◆ **How to complete this task**: Among the entries that follow, the required portion opens with the line containing "[467,280,502,291] must ->" and closes with the line containing "[491,331,526,342] must ->". Give that portion again exactly, and nothing else.

**** Data extracts

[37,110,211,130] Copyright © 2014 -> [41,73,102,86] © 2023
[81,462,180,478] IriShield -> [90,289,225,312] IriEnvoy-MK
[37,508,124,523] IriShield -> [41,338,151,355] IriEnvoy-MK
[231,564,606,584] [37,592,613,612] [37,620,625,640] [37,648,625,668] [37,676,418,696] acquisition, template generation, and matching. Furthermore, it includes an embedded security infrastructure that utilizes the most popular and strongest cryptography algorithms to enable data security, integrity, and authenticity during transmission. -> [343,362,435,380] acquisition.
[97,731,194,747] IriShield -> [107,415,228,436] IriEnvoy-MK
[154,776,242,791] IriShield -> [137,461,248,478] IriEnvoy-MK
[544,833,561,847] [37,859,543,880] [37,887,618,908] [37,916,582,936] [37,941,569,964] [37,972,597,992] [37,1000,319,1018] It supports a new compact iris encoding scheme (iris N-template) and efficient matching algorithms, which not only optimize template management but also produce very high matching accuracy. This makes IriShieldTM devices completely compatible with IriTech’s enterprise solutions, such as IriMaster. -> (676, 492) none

********
**** Data extracts

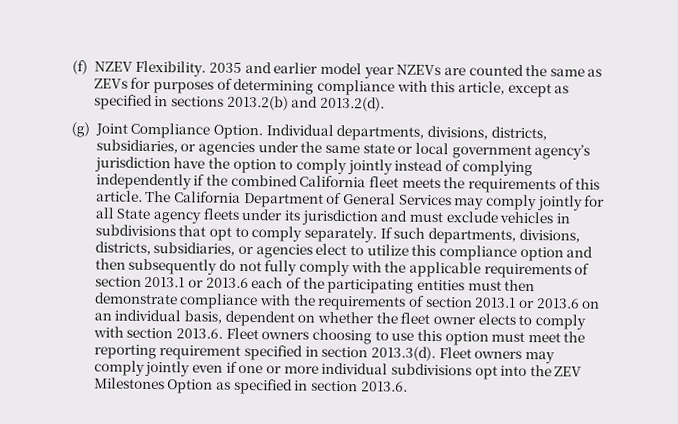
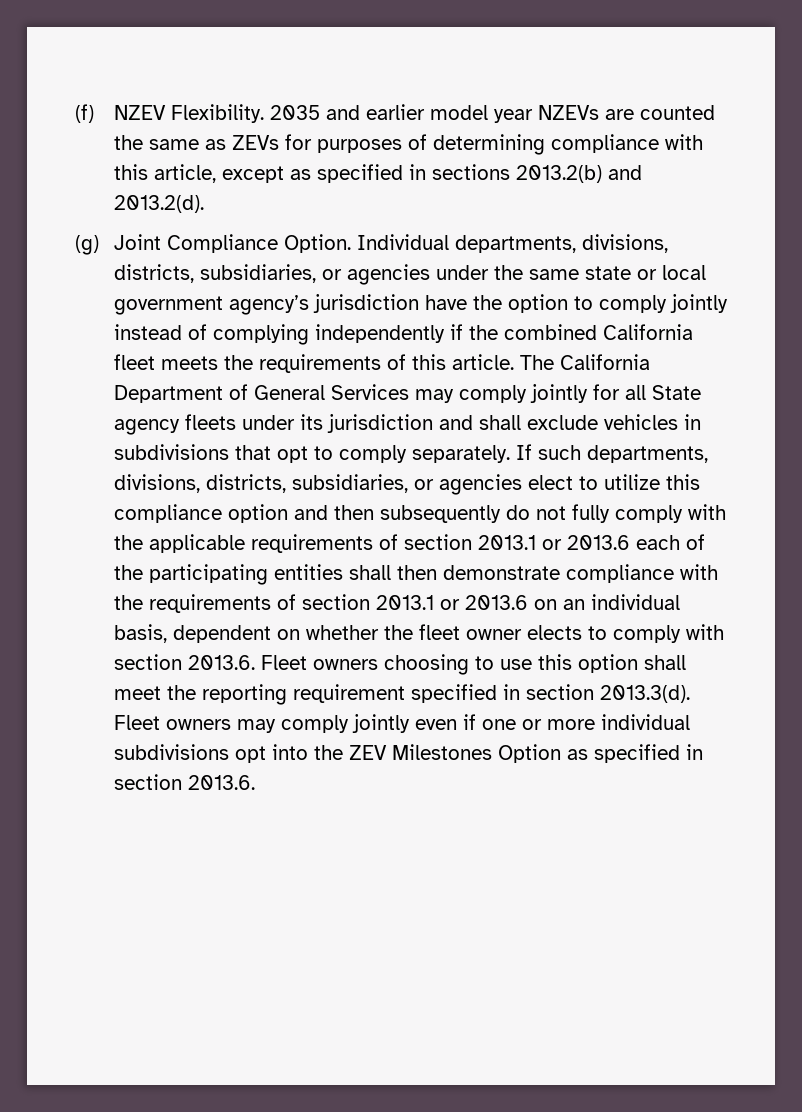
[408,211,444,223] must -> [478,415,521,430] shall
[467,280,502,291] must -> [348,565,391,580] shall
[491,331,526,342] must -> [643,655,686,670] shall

********

◆ **Finished task**:
[467,280,502,291] must -> [348,565,391,580] shall
[491,331,526,342] must -> [643,655,686,670] shall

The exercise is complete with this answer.